(Collected data)
[Start of Attachment]
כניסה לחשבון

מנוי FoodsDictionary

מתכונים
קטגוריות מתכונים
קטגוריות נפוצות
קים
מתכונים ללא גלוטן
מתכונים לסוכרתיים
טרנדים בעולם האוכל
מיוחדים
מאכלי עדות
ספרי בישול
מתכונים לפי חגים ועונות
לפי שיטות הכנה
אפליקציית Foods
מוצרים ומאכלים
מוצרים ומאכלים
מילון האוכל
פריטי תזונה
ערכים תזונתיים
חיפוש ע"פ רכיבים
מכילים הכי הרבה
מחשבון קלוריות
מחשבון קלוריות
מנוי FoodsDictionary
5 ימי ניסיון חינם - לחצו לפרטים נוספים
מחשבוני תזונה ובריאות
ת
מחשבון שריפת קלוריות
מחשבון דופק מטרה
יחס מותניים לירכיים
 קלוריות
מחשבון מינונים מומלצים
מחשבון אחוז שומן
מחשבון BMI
[End of Attachment]
> [Work order]: Looking at the data above, how many lines hold the string "קלוריות"? Reply with only the number.

> [Result]: 4